Chandra Mahal or Chandra Niwas is the most commanding building in the City Palace complex, on its west end. It is a seven-storeyed building and each floor has been given a specific name such as the Sukh-Niwas, Ranga-Mandir, Pitam-Niwas, Chabi-Niwas, Shri-Niwas and Mukut-Mandir or Mukut Mahal. It contains many unique paintings, mirror work on walls and floral decorations. At present, most of this palace is the residence of the descendents of the former rulers of Jaipur. Only the ground floor is allowed for visitors where a museum is located that displays carpets, manuscripts and other items that belonged to the royal family. There is beautiful peacock gate at the entry to the Mahal. It has screened balconies and a pavilion at the roof from where a panoramic view of the city can been seen. It is set amidst well laid out gardens and a decorative lake in the foreground.

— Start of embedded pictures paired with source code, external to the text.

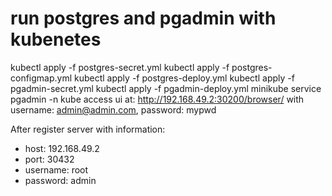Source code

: # run postgres and pgadmin with kubenetes

kubectl apply -f postgres-secret.yml
kubectl apply -f postgres-configmap.yml
kubectl apply -f postgres-deploy.yml
kubectl apply -f pgadmin-secret.yml
kubectl apply -f pgadmin-deploy.yml
minikube service pgadmin -n kube
access ui at: http://192.168.49.2:30200/browser/ with username: admin@admin.com, password: mypwd

After register server with information:

- host: 192.168.49.2
- port: 30432
- username: root
- password: admin
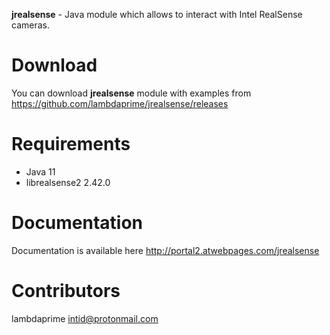 **jrealsense** - Java module which allows to interact with Intel RealSense cameras.

# Download

You can download **jrealsense** module with examples from <https://github.com/lambdaprime/jrealsense/releases>

# Requirements

- Java 11
- librealsense2 2.42.0

# Documentation

Documentation is available here <http://portal2.atwebpages.com/jrealsense>

# Contributors

lambdaprime <intid@protonmail.com>
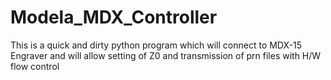 # Modela_MDX_Controller
This is a quick and dirty python program which will connect to MDX-15 Engraver and will allow setting of Z0 and transmission of prn files with H/W flow control
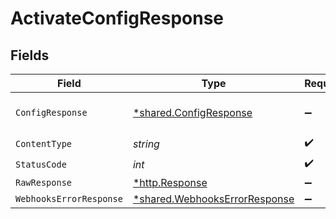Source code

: # ActivateConfigResponse


## Fields

| Field                                                                         | Type                                                                          | Required                                                                      | Description                                                                   |
| ----------------------------------------------------------------------------- | ----------------------------------------------------------------------------- | ----------------------------------------------------------------------------- | ----------------------------------------------------------------------------- |
| `ConfigResponse`                                                              | [*shared.ConfigResponse](../../models/shared/configresponse.md)               | :heavy_minus_sign:                                                            | Config successfully activated.                                                |
| `ContentType`                                                                 | *string*                                                                      | :heavy_check_mark:                                                            | N/A                                                                           |
| `StatusCode`                                                                  | *int*                                                                         | :heavy_check_mark:                                                            | N/A                                                                           |
| `RawResponse`                                                                 | [*http.Response](https://pkg.go.dev/net/http#Response)                        | :heavy_minus_sign:                                                            | N/A                                                                           |
| `WebhooksErrorResponse`                                                       | [*shared.WebhooksErrorResponse](../../models/shared/webhookserrorresponse.md) | :heavy_minus_sign:                                                            | Error                                                                         |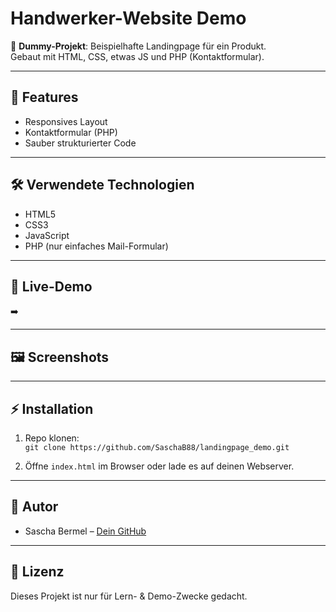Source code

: # Handwerker-Website Demo

🚧 **Dummy-Projekt**: Beispielhafte Landingpage für ein Produkt.  
Gebaut mit HTML, CSS, etwas JS und PHP (Kontaktformular).

---

## 📌 Features

- Responsives Layout
- Kontaktformular (PHP)
- Sauber strukturierter Code

---

## 🛠️ Verwendete Technologien

- HTML5
- CSS3
- JavaScript
- PHP (nur einfaches Mail-Formular)

---

## 🚀 Live-Demo

➡️ 

---

## 🖼️ Screenshots



---

## ⚡ Installation

1. Repo klonen:  
   `git clone https://github.com/SaschaB88/landingpage_demo.git`

2. Öffne `index.html` im Browser oder lade es auf deinen Webserver.

---

## 👤 Autor

- Sascha Bermel – [Dein GitHub](https://github.com/Saschab88)

---

## 📄 Lizenz

Dieses Projekt ist nur für Lern- & Demo-Zwecke gedacht.
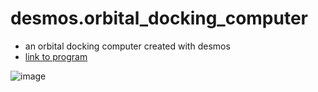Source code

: # desmos.orbital_docking_computer
+ an orbital docking computer created with desmos
+ [link to program](https://www.desmos.com/calculator/1ujdmm67rz)

![image](https://user-images.githubusercontent.com/40836157/206855805-87bd63c9-aeaf-4ce6-9f5e-38ec0025ae89.png)
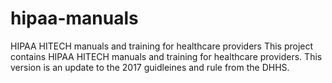 # hipaa-manuals
HIPAA HITECH manuals and training for healthcare providers
This project contains HIPAA HITECH manuals and training for healthcare providers. This version is an update to the 2017 guidleines and rule
from the DHHS.
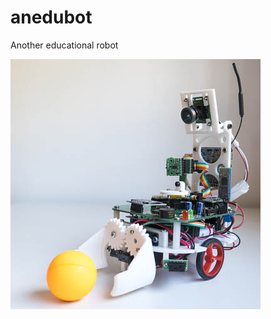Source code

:# anedubot
Another educational robot

![alt text](https://github.com/snailstorming/anedubot/blob/master/Documentation/Images/anedubot_400.jpg)
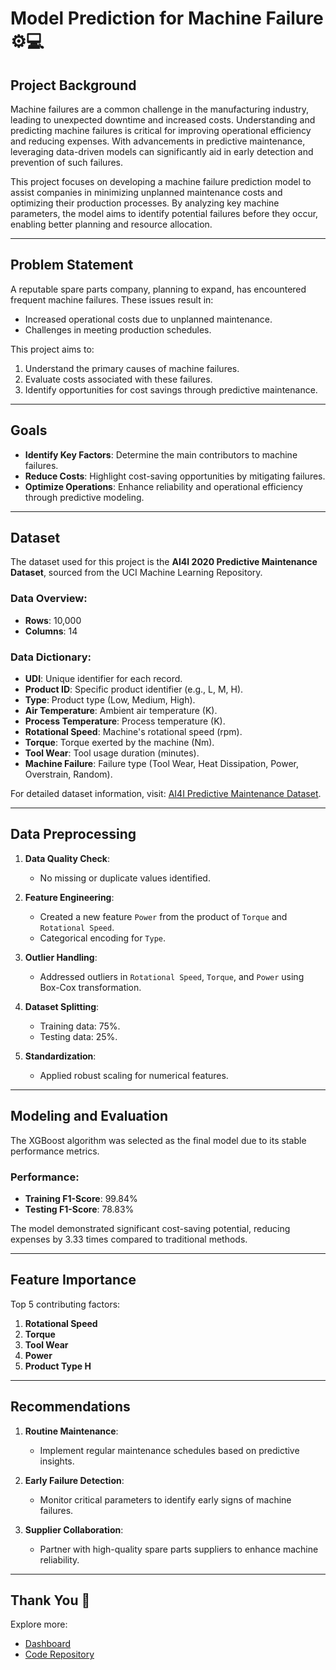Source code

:# Model Prediction for Machine Failure ⚙️💻

## Project Background

Machine failures are a common challenge in the manufacturing industry, leading to unexpected downtime and increased costs. Understanding and predicting machine failures is critical for improving operational efficiency and reducing expenses. With advancements in predictive maintenance, leveraging data-driven models can significantly aid in early detection and prevention of such failures.

This project focuses on developing a machine failure prediction model to assist companies in minimizing unplanned maintenance costs and optimizing their production processes. By analyzing key machine parameters, the model aims to identify potential failures before they occur, enabling better planning and resource allocation.

---

## Problem Statement

A reputable spare parts company, planning to expand, has encountered frequent machine failures. These issues result in:

- Increased operational costs due to unplanned maintenance.
- Challenges in meeting production schedules.

This project aims to:

1. Understand the primary causes of machine failures.
2. Evaluate costs associated with these failures.
3. Identify opportunities for cost savings through predictive maintenance.

---

## Goals

- **Identify Key Factors**: Determine the main contributors to machine failures.
- **Reduce Costs**: Highlight cost-saving opportunities by mitigating failures.
- **Optimize Operations**: Enhance reliability and operational efficiency through predictive modeling.

---

## Dataset

The dataset used for this project is the **AI4I 2020 Predictive Maintenance Dataset**, sourced from the UCI Machine Learning Repository.

### Data Overview:
- **Rows**: 10,000
- **Columns**: 14

### Data Dictionary:
- **UDI**: Unique identifier for each record.
- **Product ID**: Specific product identifier (e.g., L, M, H).
- **Type**: Product type (Low, Medium, High).
- **Air Temperature**: Ambient air temperature (K).
- **Process Temperature**: Process temperature (K).
- **Rotational Speed**: Machine's rotational speed (rpm).
- **Torque**: Torque exerted by the machine (Nm).
- **Tool Wear**: Tool usage duration (minutes).
- **Machine Failure**: Failure type (Tool Wear, Heat Dissipation, Power, Overstrain, Random).

For detailed dataset information, visit: [AI4I Predictive Maintenance Dataset](https://archive.ics.uci.edu/ml/datasets/AI4I+2020+Predictive+Maintenance+Dataset).

---

## Data Preprocessing

1. **Data Quality Check**:
   - No missing or duplicate values identified.

2. **Feature Engineering**:
   - Created a new feature `Power` from the product of `Torque` and `Rotational Speed`.
   - Categorical encoding for `Type`.

3. **Outlier Handling**:
   - Addressed outliers in `Rotational Speed`, `Torque`, and `Power` using Box-Cox transformation.

4. **Dataset Splitting**:
   - Training data: 75%.
   - Testing data: 25%.

5. **Standardization**:
   - Applied robust scaling for numerical features.

---

## Modeling and Evaluation

The XGBoost algorithm was selected as the final model due to its stable performance metrics.

### Performance:
- **Training F1-Score**: 99.84%
- **Testing F1-Score**: 78.83%

The model demonstrated significant cost-saving potential, reducing expenses by 3.33 times compared to traditional methods.

---

## Feature Importance

Top 5 contributing factors:
1. **Rotational Speed**
2. **Torque**
3. **Tool Wear**
4. **Power**
5. **Product Type H**

---

## Recommendations

1. **Routine Maintenance**:
   - Implement regular maintenance schedules based on predictive insights.

2. **Early Failure Detection**:
   - Monitor critical parameters to identify early signs of machine failures.

3. **Supplier Collaboration**:
   - Partner with high-quality spare parts suppliers to enhance machine reliability.

---

## Thank You 🙏

Explore more:
- [Dashboard](https://github.com/oluke/predictive-maintenance/tree/main/dashboard)
- [Code Repository](https://github.com/oluke/predictive-maintenance/tree/main/code)

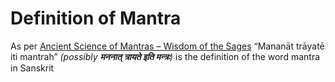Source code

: # Definition of Mantra
As per [Ancient Science of Mantras – Wisdom of the Sages](https://www.ncbi.nlm.nih.gov/pmc/articles/PMC6937880/) “Mananāt trāyatē iti mantrah” _(possibly **मननात् त्रायते इति मन्त्रः**)_ is the definition of the word mantra in Sanskrit
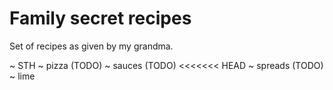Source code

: # Family secret recipes

Set of recipes as given by my grandma.

~ STH
~ pizza (TODO)
~ sauces (TODO)
<<<<<<< HEAD
~ spreads (TODO)
~ lime
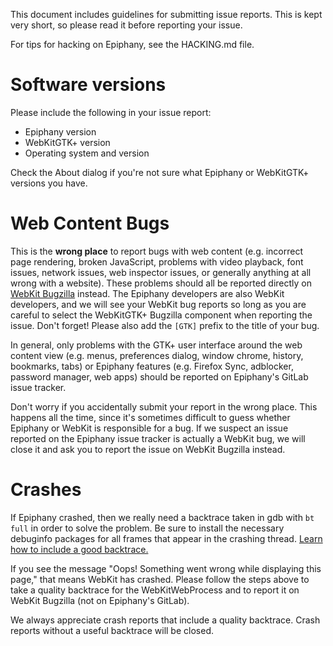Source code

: This document includes guidelines for submitting issue reports. This is kept
very short, so please read it before reporting your issue.

For tips for hacking on Epiphany, see the HACKING.md file.

# Software versions

Please include the following in your issue report:

 * Epiphany version
 * WebKitGTK+ version
 * Operating system and version

Check the About dialog if you're not sure what Epiphany or WebKitGTK+ versions
you have.

# Web Content Bugs

This is the **wrong place** to report bugs with web content (e.g. incorrect page
rendering, broken JavaScript, problems with video playback, font issues, network
issues, web inspector issues, or generally anything at all wrong with a
website). These problems should all be reported directly on
[WebKit Bugzilla](https://bugs.webkit.org) instead. The Epiphany developers are
also WebKit developers, and we will see your WebKit bug reports so long as you
are careful to select the WebKitGTK+ Bugzilla component when reporting the
issue. Don't forget! Please also add the `[GTK]` prefix to the title of your
bug.

In general, only problems with the GTK+ user interface around the web content
view (e.g. menus, preferences dialog, window chrome, history, bookmarks, tabs)
or Epiphany features (e.g. Firefox Sync, adblocker, password manager, web apps)
should be reported on Epiphany's GitLab issue tracker.

Don't worry if you accidentally submit your report in the wrong place. This
happens all the time, since it's sometimes difficult to guess whether Epiphany
or WebKit is responsible for a bug. If we suspect an issue reported on the
Epiphany issue tracker is actually a WebKit bug, we will close it and ask you to
report the issue on WebKit Bugzilla instead.

# Crashes

If Epiphany crashed, then we really need a backtrace taken in gdb with `bt full`
in order to solve the problem. Be sure to install the necessary debuginfo
packages for all frames that appear in the crashing thread.
[Learn how to include a good backtrace.](https://wiki.gnome.org/Community/GettingInTouch/Bugzilla/GettingTraces)

If you see the message "Oops! Something went wrong while displaying this page,"
that means WebKit has crashed. Please follow the steps above to take a quality
backtrace for the WebKitWebProcess and to report it on WebKit Bugzilla (not on
Epiphany's GitLab).

We always appreciate crash reports that include a quality backtrace. Crash
reports without a useful backtrace will be closed.
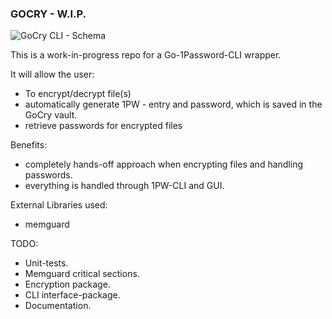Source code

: ### GOCRY - W.I.P.

![GoCry CLI - Schema](https://i.ibb.co/rdF9cxG/Gocry-V2-draw.jpg)

This is a work-in-progress repo for a Go-1Password-CLI
wrapper. 

It will allow the user:
- To encrypt/decrypt file(s)
- automatically generate 1PW - entry and password, which is saved in the GoCry vault.
- retrieve passwords for encrypted files

Benefits:
- completely hands-off approach when encrypting files and handling passwords.
- everything is handled through 1PW-CLI and GUI.

External Libraries used:
- memguard


TODO:
- Unit-tests.
- Memguard critical sections.
- Encryption package.
- CLI interface-package.
- Documentation.
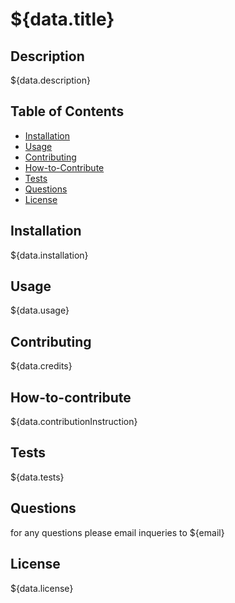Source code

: <!-- This is to guide me to build md -->
# ${data.title}

## Description

${data.description}

## Table of Contents

- [Installation](#installation)
- [Usage](#usage)
- [Contributing](#Contributing)
- [How-to-Contribute](#How-to-contribute)
- [Tests](#Tests)
- [Questions](#Questions)
- [License](#license)

## Installation

${data.installation}

## Usage

${data.usage}

## Contributing

${data.credits}

## How-to-contribute

${data.contributionInstruction}

## Tests

${data.tests}

## Questions

for any questions please email inqueries to ${email}

## License

${data.license}
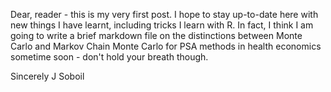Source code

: Dear, reader - this is my very first post. I hope to stay up-to-date here with new things I have learnt, including tricks I learn with R. In fact, I think I am going to write a brief markdown file on the distinctions between Monte Carlo and Markov Chain Monte Carlo for PSA methods in health economics sometime soon - don't hold your breath though. 

Sincerely
J Soboil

Also seen at the top of the Chandra Mahal is the flag of the royal family, which is seen unfurled when the Maharaja is in the palace. It is a one and quarter sized flag. However, when the king is away, the queen’s flag is hoisted on the building.

There is an interesting anecdote narrated about the ‘one and quarter flag’, which is the insignia flag of the Maharajas of Jaipur. Emperor Aurangzeb who attended the wedding of Jai Singh, shook hands with the young groom and wished him well on his marriage. On this occasion, Jai Singh made an irreverent remark to the Emperor stating that the way he had shaken hands with him made it incumbent on the Emperor to protect him (Jai Singh) and his kingdom. Aurangzeb, instead of responding in indignation at the quip, felt pleased and conferred on the young Jai Singh the title of ‘Sawai’, which means “one and a quarter”. Since then the Maharajas have pre-fixed their names with this title. During residence there, they also fly a one and a quarter size flag atop their buildings and palaces.

There is also a tragic story linked to this palace. Ishawri Singh, son of Jai Singh who was unwilling to face the advancing army of Marathas, ended his life humiliatingly by getting bitten by a snake. Following this, his 21 wives and paramours also committed the then accepted ritual of sati or jauhar (self immolation on the funeral pyre of their husband).